Adding on an HBA (Ivey Business) Degree

In my second year, I decided to apply for Ivey and take the prerequisite course, Business 2257, the summer between second and third year. As a medsci student, I had never had a strong interest in going to medical school, and in second year I found myself getting bored with the constant memorization that my courses demanded. I had heard that Ivey teaches using a very application-based method, and a year into my HBA degree, I’m happy to say that I made the right choice. I love how Ivey has exposed me to a broader worldview and opportunities beyond the realm of grad school or professional school.

I haven’t dropped my medsci degree — I’ll be graduating university with both degrees, completed over the course of 5 years, as opposed to one degree completed over 4 years. The dual degree program is structured as follows: 2 years of any degree, 1 year of just Ivey, and then 2 years where you’re taking Ivey and (in my case) medsci courses.

Making the decision to switch or add degrees is never easy, but my best advice is to constantly look out for opportunities, and to seize the ones that feel right for you. First year me would never have dreamed that I’d be in a business program one day, but getting the best of both worlds with science and business has been fantastic for my growth both academically and personally.

Advice for my First Year Self

  • More contact with professors and TAs: this helps a lot when looking for research positions, because who knows professors and research departments better than other professors?

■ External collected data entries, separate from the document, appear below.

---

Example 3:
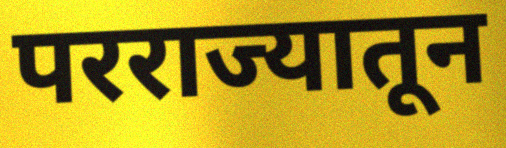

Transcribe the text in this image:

परराज्यातून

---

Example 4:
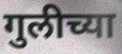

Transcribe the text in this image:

गुलीच्या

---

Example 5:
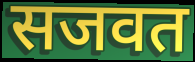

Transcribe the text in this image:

सजवत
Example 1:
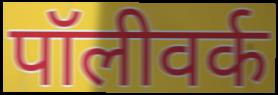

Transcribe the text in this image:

पॉलीवर्क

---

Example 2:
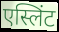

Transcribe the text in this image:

एस्लिंट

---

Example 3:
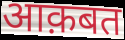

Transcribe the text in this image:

आक़बत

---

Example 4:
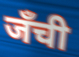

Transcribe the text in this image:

जँची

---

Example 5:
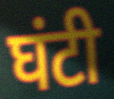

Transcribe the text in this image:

घंटी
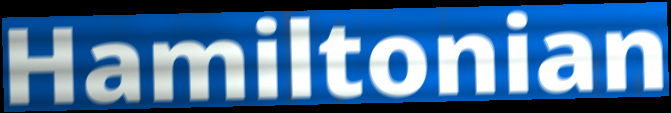
Hamiltonian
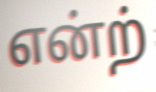
என்ற்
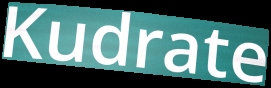
Kudrate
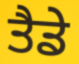
ਤੈਡੇ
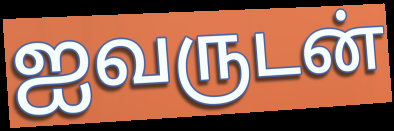
ஐவருடன்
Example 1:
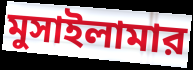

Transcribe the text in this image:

মুসাইলামার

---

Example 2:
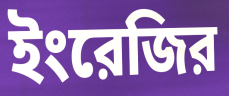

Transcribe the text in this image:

ইংরেজির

  • Take advantage of resources on campus: from resume and essay help to wellness education, free tutoring and review sessions, there’s so much that Western offers their students to set them up for success.

  • Be proactive about securing a research position: it could be washing glassware in a lab, summarizing articles, or a million other tedious things, but your first research position opens the door to your next one, and so on. I was lucky enough to find a fantastic position in second year, but getting in earlier would have been great.

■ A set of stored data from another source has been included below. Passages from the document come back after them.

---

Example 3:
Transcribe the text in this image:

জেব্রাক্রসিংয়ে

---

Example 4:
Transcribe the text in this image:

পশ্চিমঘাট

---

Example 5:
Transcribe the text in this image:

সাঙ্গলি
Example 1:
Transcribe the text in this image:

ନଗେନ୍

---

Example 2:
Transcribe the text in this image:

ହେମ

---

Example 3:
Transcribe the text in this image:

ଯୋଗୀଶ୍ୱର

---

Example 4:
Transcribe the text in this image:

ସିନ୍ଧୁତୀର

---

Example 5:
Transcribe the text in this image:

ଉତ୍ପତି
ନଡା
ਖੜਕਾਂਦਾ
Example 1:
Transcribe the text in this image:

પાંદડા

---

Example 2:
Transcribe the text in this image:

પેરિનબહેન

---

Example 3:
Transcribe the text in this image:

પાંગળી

  • Get more involved: first year is hard. Being away from home, handling 5 courses at once, and figuring out a social circle all take up time. That being said, getting involved in one of Western’s 200+ clubs ended up giving me a family away from home, and I wish I’d been active in more extracurriculars in that first year.

  • Don’t be too hard on yourself: I learned super late into first year that I wasn’t slacking if I took some time for myself. For some people this means writing, drawing, going to the gym, or joining intramurals. Taking breaks made me more energized to work, and ended up improving the quality of my schoolwork.